La Jidé s'étant révélée être douée pour la compétition (course de côte ou rallye), elle se devait d'avoir des moteurs plus puissants. En 1972 fut donc proposé de monter le 1600 Renault dans plusieurs configurations et, cette fois-ci, avec une boîte non inversée. La Jidé 1600 était équipée du moteur de la R16 TS développant 83 ch à 5750 tr/min. La Jidé 1600 S recevait quant à elle le 1565 cm3 des R12 Gordini de 113 ch à 6250 tr/min et 140 Nm à 4500 tr/min ainsi que sa boîte 5 pour 26600 F. La dernière version est celle développée pour la course, la 1600 S Compétition. Elle reprend le 1600 Gordini doté du kit 807 G à carburateur ou injection Lucas, développé par les ingénieurs de Renault-Gordini. Les modifications portent sur un nouvel ensemble chemises et pistons portant la cylindrée à 1596 cm3, sur la segmentation, les bielles allégées, l'arbre à cames, les bougies et l'admission. Tout cela permettait d'en 150 ch à 7200 tr/min avec l'injection Lucas. Les performances devenaient sensationnelles avec un 400m D.A. abattu en 13,1 s et le 1000m en 25s ! La jidé 1600S Compétition coûtait alors 51000 F, montée et préparée. En 1973, la Jidé reçu pour modification un spoiler intégré à l'avant, des ailes légèrement élargies, un aileron et des jantes plus larges. Les autres modifications esthétiques que l'on peut voir selon les modèles seront faites par les propriétaires eux-mêmes ou par les divers repreneurs après 1974. Petite anecdote : à l'image de son concurrent Jean Rédélé et ses Alpine A108, Jacques Durand vendit la licence de production de sa Jidé au Maroc où 9 exemplaires furent construits par la société Plastique Technique, basée à Mohammedia, spécialisée dans les coques de bateau. Hélas fin 1973, comme pour tous les autres petits constructeurs français, l'embargo sur le pétrole, la suspension des courses sur le sol français et les difficultés financières font que Jacques Durand vend la marque Jidé à Michel Baxas. Celui-ci ne produira qu'un seul exemplaire par la suite.

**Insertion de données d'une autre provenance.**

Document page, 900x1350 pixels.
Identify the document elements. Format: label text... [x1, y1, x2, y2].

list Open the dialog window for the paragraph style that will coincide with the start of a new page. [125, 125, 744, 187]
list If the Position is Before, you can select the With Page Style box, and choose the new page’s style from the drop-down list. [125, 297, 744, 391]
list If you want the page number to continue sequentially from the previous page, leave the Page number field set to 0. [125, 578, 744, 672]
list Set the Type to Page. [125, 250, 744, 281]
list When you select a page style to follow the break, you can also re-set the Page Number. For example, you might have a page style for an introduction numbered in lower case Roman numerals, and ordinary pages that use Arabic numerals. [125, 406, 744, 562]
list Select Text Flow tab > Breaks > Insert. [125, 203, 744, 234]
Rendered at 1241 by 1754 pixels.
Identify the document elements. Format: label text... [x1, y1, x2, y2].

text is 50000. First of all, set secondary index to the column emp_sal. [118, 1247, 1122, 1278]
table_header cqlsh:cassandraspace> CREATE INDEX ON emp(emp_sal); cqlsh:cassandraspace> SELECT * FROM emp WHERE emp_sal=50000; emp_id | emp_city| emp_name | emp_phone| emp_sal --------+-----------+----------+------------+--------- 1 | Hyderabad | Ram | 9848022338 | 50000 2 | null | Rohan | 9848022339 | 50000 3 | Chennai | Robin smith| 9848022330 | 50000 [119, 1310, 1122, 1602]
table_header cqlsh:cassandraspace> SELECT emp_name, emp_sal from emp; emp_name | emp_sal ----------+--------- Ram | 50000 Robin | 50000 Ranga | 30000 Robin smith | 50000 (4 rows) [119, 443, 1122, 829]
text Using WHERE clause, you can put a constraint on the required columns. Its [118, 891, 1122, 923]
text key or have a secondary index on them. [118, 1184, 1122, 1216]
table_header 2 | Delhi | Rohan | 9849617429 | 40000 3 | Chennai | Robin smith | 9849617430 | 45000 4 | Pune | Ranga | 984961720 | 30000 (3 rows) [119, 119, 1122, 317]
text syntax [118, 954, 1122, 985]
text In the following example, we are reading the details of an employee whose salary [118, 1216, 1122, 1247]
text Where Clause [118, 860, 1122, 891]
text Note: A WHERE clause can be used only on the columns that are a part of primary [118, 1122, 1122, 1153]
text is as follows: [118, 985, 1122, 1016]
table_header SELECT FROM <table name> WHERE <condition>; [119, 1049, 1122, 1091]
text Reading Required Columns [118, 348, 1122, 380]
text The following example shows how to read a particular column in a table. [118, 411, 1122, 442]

Les Jidé commencent à courir officiellement en 1969 au Tour de France automobile avec Patrick Champin et Pierre Madelaine. Jacques Durand n'aura jamais les moyens de faire officiellement de la compétition, c'est pour cela qu'il prêtera des voitures mais ce seront les pilotes qui payeront les engagements.En 1972, des 1600 S Compétition sont confiées aux mains de Jean Ragnotti, Henri Rimaudière (première victoire scratch au rallye du Poitou) et Michel Robini pour courir en rallye national (groupe 5), course de côte régionale et nationale et slalom jusqu'en 1974. La Jidé continuera sa carrière sportive avec le préparateur et pilote Georges Queron sur sa Jidé 1860 ou 1600 qui prendra le relais jusqu'en 1980, date à laquelle les Jidé passent en groupe N. En 1981, il couru avec une i2000, une Jidé élargie et allongée avec un nouveau châssis et un 2.0l de R20 poussé à 200 ch. Christian Alexandre et Charly Carcreff commenceront à courir sur Jidé en 1983 puis, en 1985, Charly Carcreff la remplacera définitivement par sa Scora Maxi. Christian Alexandre pilotera sa Jidé jusqu'en 2005.
Après la vente de Jidé, Jacques Durand s'installe en Corrèze pour y fabriquer des éléments en polyester. Mais ce sera plus fort que lui et une nouvelle voiture est mise en route. La Scora (Société CORrézienne d'Automobiles) présente son modèle au Salon de l'Auto 1974. Elle repose sur le même type de châssis que la Jidé, de dimensions légèrement en hausse et renforcé pour pouvoir encaisser la puissance des 2 moteurs proposés. Le premier est le 1600 Gordini porté à 160 ch pour 40000 F, voiture montée, et le deuxième est le 1800 préparé par JRD développant 183 ch DIN à 7200 tr/min. Entre 1975 et 1977, 9 Scora Type 1 (avec phares rétractables) et 7 Scora Type 2 (au dessin proche des Jidé, avec des phares sous bulle ) furent fabriquées avant que de nouveaux soucis financiers viennent arrêter la production. En 1982 Charly Carcreff achète la Scora de Michel Durand (le fils de Jacques) et court en rallye (groupe S). En 1988 il s'associe à Jacques Durand pour produire la Scora Maxi. Seuls 3 exemplaires sortiront de cette collaboration, munis du 1400 turbo des R5 Turbo en version Tour de Corse ou Maxi 5 de 350 ch. En 1990 Charly Carcreff continue l'aventure seul suite à des divergences et améliore la Scora au niveau de la direction (R21 Turbo), de la suspension (combinés réglables) et de la cellule. Il en fabriquera 9 exemplaires.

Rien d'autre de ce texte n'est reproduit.